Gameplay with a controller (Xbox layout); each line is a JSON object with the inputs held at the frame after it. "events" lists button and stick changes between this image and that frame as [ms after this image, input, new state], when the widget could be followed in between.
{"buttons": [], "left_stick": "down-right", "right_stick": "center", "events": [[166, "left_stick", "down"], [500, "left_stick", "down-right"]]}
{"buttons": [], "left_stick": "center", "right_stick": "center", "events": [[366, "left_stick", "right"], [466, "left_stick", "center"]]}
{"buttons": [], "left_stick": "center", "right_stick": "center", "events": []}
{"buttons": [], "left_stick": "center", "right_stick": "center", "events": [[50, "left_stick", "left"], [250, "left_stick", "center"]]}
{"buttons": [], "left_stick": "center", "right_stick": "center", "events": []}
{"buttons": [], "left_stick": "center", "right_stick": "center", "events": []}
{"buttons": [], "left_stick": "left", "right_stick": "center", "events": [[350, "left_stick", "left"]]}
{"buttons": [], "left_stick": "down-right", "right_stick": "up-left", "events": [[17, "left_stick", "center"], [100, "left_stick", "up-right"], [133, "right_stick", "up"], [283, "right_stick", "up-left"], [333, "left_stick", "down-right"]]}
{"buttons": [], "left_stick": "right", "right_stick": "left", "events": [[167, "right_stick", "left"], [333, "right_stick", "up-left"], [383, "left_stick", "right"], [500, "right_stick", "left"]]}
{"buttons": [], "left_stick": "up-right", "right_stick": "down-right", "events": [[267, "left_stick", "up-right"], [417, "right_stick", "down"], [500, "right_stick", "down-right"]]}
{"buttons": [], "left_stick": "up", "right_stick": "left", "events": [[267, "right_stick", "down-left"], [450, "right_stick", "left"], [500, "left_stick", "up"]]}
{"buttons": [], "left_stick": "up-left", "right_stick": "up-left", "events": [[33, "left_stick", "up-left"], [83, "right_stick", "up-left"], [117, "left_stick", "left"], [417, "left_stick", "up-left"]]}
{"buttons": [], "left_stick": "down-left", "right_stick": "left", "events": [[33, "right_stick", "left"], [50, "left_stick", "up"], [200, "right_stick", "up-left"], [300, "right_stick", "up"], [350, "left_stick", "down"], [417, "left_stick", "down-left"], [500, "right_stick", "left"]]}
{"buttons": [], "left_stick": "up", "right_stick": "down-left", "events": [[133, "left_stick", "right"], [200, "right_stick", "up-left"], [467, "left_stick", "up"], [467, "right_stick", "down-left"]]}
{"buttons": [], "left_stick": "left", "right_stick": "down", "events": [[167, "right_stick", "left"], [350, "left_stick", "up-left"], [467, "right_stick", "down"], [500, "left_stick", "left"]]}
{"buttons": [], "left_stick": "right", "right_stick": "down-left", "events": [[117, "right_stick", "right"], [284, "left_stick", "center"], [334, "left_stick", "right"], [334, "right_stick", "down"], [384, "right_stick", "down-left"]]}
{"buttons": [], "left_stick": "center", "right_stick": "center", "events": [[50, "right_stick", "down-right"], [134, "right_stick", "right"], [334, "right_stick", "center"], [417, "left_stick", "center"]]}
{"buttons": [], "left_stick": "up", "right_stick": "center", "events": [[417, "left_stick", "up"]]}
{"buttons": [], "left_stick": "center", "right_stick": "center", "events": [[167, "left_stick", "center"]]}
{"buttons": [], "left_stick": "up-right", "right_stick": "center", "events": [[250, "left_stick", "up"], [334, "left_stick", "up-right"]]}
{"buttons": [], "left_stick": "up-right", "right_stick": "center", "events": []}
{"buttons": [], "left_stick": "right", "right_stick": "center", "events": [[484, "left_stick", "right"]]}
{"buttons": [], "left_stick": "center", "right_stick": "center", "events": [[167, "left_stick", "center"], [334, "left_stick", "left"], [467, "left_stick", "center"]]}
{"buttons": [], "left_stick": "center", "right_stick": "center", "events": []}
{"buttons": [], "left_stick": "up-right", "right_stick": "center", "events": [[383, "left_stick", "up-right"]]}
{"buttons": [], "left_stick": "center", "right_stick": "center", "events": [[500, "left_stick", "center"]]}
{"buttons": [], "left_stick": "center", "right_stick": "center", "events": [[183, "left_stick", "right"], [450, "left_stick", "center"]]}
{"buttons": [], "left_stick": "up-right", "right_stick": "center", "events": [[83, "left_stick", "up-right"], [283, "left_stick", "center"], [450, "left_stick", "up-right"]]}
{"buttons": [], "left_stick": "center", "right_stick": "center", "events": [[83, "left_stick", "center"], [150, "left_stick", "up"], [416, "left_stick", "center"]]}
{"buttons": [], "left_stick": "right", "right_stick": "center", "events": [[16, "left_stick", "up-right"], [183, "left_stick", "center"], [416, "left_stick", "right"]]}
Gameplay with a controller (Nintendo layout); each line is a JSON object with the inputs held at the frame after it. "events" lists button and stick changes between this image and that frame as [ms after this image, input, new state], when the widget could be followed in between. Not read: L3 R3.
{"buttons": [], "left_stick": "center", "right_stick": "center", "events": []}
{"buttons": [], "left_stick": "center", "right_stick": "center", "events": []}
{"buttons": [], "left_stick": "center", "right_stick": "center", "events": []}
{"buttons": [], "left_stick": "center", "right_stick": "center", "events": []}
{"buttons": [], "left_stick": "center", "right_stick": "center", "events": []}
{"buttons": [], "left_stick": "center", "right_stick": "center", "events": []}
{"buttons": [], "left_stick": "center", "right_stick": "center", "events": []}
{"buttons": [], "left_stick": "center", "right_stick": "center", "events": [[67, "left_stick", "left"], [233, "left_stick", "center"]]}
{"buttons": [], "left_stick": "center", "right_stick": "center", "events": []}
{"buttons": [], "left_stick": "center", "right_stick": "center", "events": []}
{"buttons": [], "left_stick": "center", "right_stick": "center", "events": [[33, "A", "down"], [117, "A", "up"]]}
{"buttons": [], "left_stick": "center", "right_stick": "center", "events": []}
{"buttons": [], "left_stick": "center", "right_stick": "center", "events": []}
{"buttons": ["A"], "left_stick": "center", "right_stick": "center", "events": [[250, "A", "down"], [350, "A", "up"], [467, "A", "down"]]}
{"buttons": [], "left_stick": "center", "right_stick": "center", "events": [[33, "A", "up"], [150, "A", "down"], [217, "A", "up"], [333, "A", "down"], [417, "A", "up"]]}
□ □ □
§ **BRIEF**
For this exercise, retype each entry from above exactly as it stands.

§ **OUTPUT OF THE TASK**
Gameplay with a controller (Xbox layout); each line is a JSON object with the inputs held at the frame after it. "events" lists button and stick changes between this image and that frame as [ms after this image, input, new state], when the widget could be followed in between.
{"buttons": [], "left_stick": "down-right", "right_stick": "center", "events": [[166, "left_stick", "down"], [500, "left_stick", "down-right"]]}
{"buttons": [], "left_stick": "center", "right_stick": "center", "events": [[366, "left_stick", "right"], [466, "left_stick", "center"]]}
{"buttons": [], "left_stick": "center", "right_stick": "center", "events": []}
{"buttons": [], "left_stick": "center", "right_stick": "center", "events": [[50, "left_stick", "left"], [250, "left_stick", "center"]]}
{"buttons": [], "left_stick": "center", "right_stick": "center", "events": []}
{"buttons": [], "left_stick": "center", "right_stick": "center", "events": []}
{"buttons": [], "left_stick": "left", "right_stick": "center", "events": [[350, "left_stick", "left"]]}
{"buttons": [], "left_stick": "down-right", "right_stick": "up-left", "events": [[17, "left_stick", "center"], [100, "left_stick", "up-right"], [133, "right_stick", "up"], [283, "right_stick", "up-left"], [333, "left_stick", "down-right"]]}
{"buttons": [], "left_stick": "right", "right_stick": "left", "events": [[167, "right_stick", "left"], [333, "right_stick", "up-left"], [383, "left_stick", "right"], [500, "right_stick", "left"]]}
{"buttons": [], "left_stick": "up-right", "right_stick": "down-right", "events": [[267, "left_stick", "up-right"], [417, "right_stick", "down"], [500, "right_stick", "down-right"]]}
{"buttons": [], "left_stick": "up", "right_stick": "left", "events": [[267, "right_stick", "down-left"], [450, "right_stick", "left"], [500, "left_stick", "up"]]}
{"buttons": [], "left_stick": "up-left", "right_stick": "up-left", "events": [[33, "left_stick", "up-left"], [83, "right_stick", "up-left"], [117, "left_stick", "left"], [417, "left_stick", "up-left"]]}
{"buttons": [], "left_stick": "down-left", "right_stick": "left", "events": [[33, "right_stick", "left"], [50, "left_stick", "up"], [200, "right_stick", "up-left"], [300, "right_stick", "up"], [350, "left_stick", "down"], [417, "left_stick", "down-left"], [500, "right_stick", "left"]]}
{"buttons": [], "left_stick": "up", "right_stick": "down-left", "events": [[133, "left_stick", "right"], [200, "right_stick", "up-left"], [467, "left_stick", "up"], [467, "right_stick", "down-left"]]}
{"buttons": [], "left_stick": "left", "right_stick": "down", "events": [[167, "right_stick", "left"], [350, "left_stick", "up-left"], [467, "right_stick", "down"], [500, "left_stick", "left"]]}
{"buttons": [], "left_stick": "right", "right_stick": "down-left", "events": [[117, "right_stick", "right"], [284, "left_stick", "center"], [334, "left_stick", "right"], [334, "right_stick", "down"], [384, "right_stick", "down-left"]]}
{"buttons": [], "left_stick": "center", "right_stick": "center", "events": [[50, "right_stick", "down-right"], [134, "right_stick", "right"], [334, "right_stick", "center"], [417, "left_stick", "center"]]}
{"buttons": [], "left_stick": "up", "right_stick": "center", "events": [[417, "left_stick", "up"]]}
{"buttons": [], "left_stick": "center", "right_stick": "center", "events": [[167, "left_stick", "center"]]}
{"buttons": [], "left_stick": "up-right", "right_stick": "center", "events": [[250, "left_stick", "up"], [334, "left_stick", "up-right"]]}
{"buttons": [], "left_stick": "up-right", "right_stick": "center", "events": []}
{"buttons": [], "left_stick": "right", "right_stick": "center", "events": [[484, "left_stick", "right"]]}
{"buttons": [], "left_stick": "center", "right_stick": "center", "events": [[167, "left_stick", "center"], [334, "left_stick", "left"], [467, "left_stick", "center"]]}
{"buttons": [], "left_stick": "center", "right_stick": "center", "events": []}
{"buttons": [], "left_stick": "up-right", "right_stick": "center", "events": [[383, "left_stick", "up-right"]]}
{"buttons": [], "left_stick": "center", "right_stick": "center", "events": [[500, "left_stick", "center"]]}
{"buttons": [], "left_stick": "center", "right_stick": "center", "events": [[183, "left_stick", "right"], [450, "left_stick", "center"]]}
{"buttons": [], "left_stick": "up-right", "right_stick": "center", "events": [[83, "left_stick", "up-right"], [283, "left_stick", "center"], [450, "left_stick", "up-right"]]}
{"buttons": [], "left_stick": "center", "right_stick": "center", "events": [[83, "left_stick", "center"], [150, "left_stick", "up"], [416, "left_stick", "center"]]}
{"buttons": [], "left_stick": "right", "right_stick": "center", "events": [[16, "left_stick", "up-right"], [183, "left_stick", "center"], [416, "left_stick", "right"]]}
Gameplay with a controller (Nintendo layout); each line is a JSON object with the inputs held at the frame after it. "events" lists button and stick changes between this image and that frame as [ms after this image, input, new state], when the widget could be followed in between. Not read: L3 R3.
{"buttons": [], "left_stick": "center", "right_stick": "center", "events": []}
{"buttons": [], "left_stick": "center", "right_stick": "center", "events": []}
{"buttons": [], "left_stick": "center", "right_stick": "center", "events": []}
{"buttons": [], "left_stick": "center", "right_stick": "center", "events": []}
{"buttons": [], "left_stick": "center", "right_stick": "center", "events": []}
{"buttons": [], "left_stick": "center", "right_stick": "center", "events": []}
{"buttons": [], "left_stick": "center", "right_stick": "center", "events": []}
{"buttons": [], "left_stick": "center", "right_stick": "center", "events": [[67, "left_stick", "left"], [233, "left_stick", "center"]]}
{"buttons": [], "left_stick": "center", "right_stick": "center", "events": []}
{"buttons": [], "left_stick": "center", "right_stick": "center", "events": []}
{"buttons": [], "left_stick": "center", "right_stick": "center", "events": [[33, "A", "down"], [117, "A", "up"]]}
{"buttons": [], "left_stick": "center", "right_stick": "center", "events": []}
{"buttons": [], "left_stick": "center", "right_stick": "center", "events": []}
{"buttons": ["A"], "left_stick": "center", "right_stick": "center", "events": [[250, "A", "down"], [350, "A", "up"], [467, "A", "down"]]}
{"buttons": [], "left_stick": "center", "right_stick": "center", "events": [[33, "A", "up"], [150, "A", "down"], [217, "A", "up"], [333, "A", "down"], [417, "A", "up"]]}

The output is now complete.